PROBLEM
Rewrite the patch discussion from "Stas, please do" up to and including "adds do_signal_parent() function.", using "fast path" in place of "hot path".

TEXT BLOCK
# # # # # # #
Stas, please do not trim CC. I am very glad Alan looked at this patch,
I hope he will participate. Better yet, add Linus too as I already asked ;)
Oleg.
Hi Alan, Oleg.
I changed the patch the way you asked.
It now consumes much fewer per-thread bytes
(2 bytes + padding), and does much fewer suspicious
things on the hot path. And no zombies with ppid=1.
The attached patch adds do_signal_parent() function.
It is the same as do_notify_parent(), but can be used
when the child is not terminating, but (for example)
detaches with PR_DETACH.
The attached patch implements the PR_DETACH prctl
command. It detaches the entire process group from
its parent, allowing the parent to still read the detach
code with normal wait().
Can be used to daemonize process with threads.
On 04/20, Stas Sergeev wrote:
>
> The attached patch implements the PR_DETACH prctl
> command. It detaches the entire process group from
> its parent, allowing the parent to still read the detach
> code with normal wait().
> Can be used to daemonize process with threads.
Now I do not understand this patch at all.
Stas, I already asked you, please describe the semantics of PR_DETACH.
# # # # # # #
(Stored data entries)
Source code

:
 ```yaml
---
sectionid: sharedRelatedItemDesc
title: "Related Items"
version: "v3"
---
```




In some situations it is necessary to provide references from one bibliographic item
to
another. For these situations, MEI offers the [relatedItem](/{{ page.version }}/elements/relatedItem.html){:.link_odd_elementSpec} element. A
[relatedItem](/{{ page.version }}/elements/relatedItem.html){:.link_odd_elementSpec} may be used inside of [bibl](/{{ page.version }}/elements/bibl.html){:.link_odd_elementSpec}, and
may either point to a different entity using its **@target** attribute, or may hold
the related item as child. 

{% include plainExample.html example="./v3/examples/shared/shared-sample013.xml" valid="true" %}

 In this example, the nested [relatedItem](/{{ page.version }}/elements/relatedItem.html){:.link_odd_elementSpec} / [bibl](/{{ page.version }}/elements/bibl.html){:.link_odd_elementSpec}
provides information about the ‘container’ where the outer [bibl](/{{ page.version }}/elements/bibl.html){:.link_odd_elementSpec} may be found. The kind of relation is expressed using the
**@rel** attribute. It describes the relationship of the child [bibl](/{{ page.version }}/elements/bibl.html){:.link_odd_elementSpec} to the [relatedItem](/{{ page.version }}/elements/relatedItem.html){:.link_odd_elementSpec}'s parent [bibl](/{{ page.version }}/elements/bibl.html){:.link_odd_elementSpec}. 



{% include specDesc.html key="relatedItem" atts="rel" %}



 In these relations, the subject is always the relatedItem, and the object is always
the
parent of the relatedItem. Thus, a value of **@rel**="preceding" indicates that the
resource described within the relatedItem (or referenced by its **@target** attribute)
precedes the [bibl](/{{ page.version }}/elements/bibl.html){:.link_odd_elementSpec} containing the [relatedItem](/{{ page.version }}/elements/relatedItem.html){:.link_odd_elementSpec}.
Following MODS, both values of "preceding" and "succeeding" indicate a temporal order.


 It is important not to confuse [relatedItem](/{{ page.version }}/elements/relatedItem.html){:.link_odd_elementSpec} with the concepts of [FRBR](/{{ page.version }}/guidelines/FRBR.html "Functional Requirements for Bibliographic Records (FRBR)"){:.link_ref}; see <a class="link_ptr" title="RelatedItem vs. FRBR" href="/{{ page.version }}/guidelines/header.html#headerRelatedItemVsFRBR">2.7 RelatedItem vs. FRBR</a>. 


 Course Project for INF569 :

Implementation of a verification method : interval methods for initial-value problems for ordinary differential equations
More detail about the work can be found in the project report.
# # # # # # #
ANSWER FOR THIS EXERCISE
Stas, please do not trim CC. I am very glad Alan looked at this patch,
I hope he will participate. Better yet, add Linus too as I already asked ;)
Oleg.
Hi Alan, Oleg.
I changed the patch the way you asked.
It now consumes much fewer per-thread bytes
(2 bytes + padding), and does much fewer suspicious
things on the fast path. And no zombies with ppid=1.
The attached patch adds do_signal_parent() function.